▸ ACTIVITY
The stretch wanted below opens at the line containing "Student Learning Outcomes" and closes at the line containing "Admission to the". Please return it exactly, with no other lines.

§

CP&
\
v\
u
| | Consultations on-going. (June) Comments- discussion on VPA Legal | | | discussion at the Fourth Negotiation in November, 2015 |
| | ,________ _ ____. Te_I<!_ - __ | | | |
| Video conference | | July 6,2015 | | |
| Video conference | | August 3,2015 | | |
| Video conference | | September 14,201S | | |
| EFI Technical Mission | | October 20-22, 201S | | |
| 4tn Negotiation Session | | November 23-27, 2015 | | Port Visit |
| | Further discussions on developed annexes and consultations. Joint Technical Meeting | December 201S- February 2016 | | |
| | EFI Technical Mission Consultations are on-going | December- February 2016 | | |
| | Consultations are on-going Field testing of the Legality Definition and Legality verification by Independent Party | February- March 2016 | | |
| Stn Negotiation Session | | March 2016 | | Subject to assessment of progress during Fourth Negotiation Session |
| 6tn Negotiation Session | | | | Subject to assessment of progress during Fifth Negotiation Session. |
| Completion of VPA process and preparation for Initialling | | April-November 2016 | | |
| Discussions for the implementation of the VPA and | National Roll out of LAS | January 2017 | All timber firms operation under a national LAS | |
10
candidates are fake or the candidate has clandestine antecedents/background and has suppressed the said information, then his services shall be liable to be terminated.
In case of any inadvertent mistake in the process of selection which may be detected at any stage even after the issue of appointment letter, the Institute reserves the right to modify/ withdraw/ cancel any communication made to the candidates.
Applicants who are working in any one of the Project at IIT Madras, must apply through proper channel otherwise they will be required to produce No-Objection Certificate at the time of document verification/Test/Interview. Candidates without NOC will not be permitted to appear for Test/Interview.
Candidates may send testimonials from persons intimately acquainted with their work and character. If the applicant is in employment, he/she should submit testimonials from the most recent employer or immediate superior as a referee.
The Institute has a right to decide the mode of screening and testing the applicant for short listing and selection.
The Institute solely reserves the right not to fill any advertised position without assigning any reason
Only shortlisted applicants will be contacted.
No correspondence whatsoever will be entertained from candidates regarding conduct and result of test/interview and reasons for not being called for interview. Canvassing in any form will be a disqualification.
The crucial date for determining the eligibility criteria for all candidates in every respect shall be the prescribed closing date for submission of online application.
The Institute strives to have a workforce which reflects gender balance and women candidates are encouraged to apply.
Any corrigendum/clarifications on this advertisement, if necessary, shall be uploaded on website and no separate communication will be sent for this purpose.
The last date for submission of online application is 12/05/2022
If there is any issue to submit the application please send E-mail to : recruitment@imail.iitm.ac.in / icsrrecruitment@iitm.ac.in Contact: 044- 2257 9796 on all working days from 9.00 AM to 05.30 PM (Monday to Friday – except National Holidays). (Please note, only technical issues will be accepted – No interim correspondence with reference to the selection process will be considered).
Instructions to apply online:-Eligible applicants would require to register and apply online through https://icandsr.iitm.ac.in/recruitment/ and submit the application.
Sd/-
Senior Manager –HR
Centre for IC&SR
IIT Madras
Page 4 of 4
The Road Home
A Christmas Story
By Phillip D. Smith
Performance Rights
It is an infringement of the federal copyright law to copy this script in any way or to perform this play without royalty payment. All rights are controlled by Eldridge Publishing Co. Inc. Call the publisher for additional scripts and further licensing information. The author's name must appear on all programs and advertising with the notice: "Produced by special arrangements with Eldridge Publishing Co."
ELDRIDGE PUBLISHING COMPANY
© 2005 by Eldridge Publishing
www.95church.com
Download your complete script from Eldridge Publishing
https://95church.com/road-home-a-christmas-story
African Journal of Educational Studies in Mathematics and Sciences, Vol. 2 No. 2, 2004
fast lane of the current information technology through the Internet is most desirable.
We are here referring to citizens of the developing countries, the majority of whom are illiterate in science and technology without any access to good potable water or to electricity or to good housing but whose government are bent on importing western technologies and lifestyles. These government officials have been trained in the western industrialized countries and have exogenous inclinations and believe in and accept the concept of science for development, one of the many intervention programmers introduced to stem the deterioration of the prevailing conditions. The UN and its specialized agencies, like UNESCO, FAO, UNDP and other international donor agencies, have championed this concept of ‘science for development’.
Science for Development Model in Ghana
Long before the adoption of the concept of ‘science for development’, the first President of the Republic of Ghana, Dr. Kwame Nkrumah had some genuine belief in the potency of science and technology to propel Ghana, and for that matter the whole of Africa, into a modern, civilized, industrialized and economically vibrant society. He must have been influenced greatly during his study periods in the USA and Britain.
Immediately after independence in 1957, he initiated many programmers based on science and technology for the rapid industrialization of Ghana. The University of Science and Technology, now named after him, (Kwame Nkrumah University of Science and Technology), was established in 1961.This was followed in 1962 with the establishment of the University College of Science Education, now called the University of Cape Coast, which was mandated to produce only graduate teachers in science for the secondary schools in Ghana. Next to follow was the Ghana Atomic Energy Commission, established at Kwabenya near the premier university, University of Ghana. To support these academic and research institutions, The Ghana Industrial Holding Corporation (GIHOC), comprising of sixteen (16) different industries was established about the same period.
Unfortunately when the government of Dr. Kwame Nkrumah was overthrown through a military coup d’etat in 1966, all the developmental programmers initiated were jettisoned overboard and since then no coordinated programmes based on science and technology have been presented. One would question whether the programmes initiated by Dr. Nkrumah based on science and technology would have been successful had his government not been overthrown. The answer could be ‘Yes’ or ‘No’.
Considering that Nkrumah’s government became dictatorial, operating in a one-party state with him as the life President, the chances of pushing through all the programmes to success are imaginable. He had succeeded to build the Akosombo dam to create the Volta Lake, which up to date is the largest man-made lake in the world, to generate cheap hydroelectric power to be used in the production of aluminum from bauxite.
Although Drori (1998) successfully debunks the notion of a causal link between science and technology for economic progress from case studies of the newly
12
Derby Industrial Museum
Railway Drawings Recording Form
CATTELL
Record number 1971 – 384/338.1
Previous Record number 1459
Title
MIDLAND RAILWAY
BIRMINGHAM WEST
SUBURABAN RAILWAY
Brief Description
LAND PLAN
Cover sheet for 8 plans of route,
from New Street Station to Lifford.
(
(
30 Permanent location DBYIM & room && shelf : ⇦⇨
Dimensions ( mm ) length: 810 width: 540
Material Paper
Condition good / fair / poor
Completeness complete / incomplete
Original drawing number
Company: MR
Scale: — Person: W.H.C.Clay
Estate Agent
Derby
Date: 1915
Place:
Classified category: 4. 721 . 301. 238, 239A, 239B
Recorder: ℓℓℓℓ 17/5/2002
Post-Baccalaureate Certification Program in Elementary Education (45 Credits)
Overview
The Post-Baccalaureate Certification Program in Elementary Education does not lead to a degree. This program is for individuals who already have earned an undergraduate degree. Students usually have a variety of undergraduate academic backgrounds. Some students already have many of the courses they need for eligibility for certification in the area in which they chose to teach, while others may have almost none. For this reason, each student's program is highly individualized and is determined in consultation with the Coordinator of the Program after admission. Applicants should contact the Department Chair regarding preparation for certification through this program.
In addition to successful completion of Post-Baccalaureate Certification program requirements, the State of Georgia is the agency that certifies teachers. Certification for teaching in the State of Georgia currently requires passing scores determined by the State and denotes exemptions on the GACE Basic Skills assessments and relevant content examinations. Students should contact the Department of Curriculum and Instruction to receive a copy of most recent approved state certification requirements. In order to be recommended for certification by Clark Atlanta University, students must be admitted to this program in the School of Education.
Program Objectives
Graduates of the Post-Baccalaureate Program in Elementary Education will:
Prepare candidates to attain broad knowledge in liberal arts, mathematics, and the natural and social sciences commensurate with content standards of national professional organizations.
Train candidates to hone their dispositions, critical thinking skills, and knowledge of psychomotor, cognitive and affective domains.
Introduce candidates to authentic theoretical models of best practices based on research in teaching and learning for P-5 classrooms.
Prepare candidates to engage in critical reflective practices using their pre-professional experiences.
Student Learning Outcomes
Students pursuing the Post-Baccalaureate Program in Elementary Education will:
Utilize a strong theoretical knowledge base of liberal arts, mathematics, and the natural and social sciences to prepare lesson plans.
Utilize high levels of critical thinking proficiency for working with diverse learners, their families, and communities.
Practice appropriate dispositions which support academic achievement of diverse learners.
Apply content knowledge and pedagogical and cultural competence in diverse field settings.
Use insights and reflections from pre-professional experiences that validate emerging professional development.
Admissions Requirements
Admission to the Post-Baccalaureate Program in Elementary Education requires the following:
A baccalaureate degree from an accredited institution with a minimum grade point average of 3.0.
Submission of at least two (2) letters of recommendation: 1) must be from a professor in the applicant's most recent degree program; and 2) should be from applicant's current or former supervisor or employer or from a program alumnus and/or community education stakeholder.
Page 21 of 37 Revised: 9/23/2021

§

▸ RESULT FOR THIS EXERCISE
Student Learning Outcomes
Students pursuing the Post-Baccalaureate Program in Elementary Education will:
Utilize a strong theoretical knowledge base of liberal arts, mathematics, and the natural and social sciences to prepare lesson plans.
Utilize high levels of critical thinking proficiency for working with diverse learners, their families, and communities.
Practice appropriate dispositions which support academic achievement of diverse learners.
Apply content knowledge and pedagogical and cultural competence in diverse field settings.
Use insights and reflections from pre-professional experiences that validate emerging professional development.
Admissions Requirements
Admission to the Post-Baccalaureate Program in Elementary Education requires the following:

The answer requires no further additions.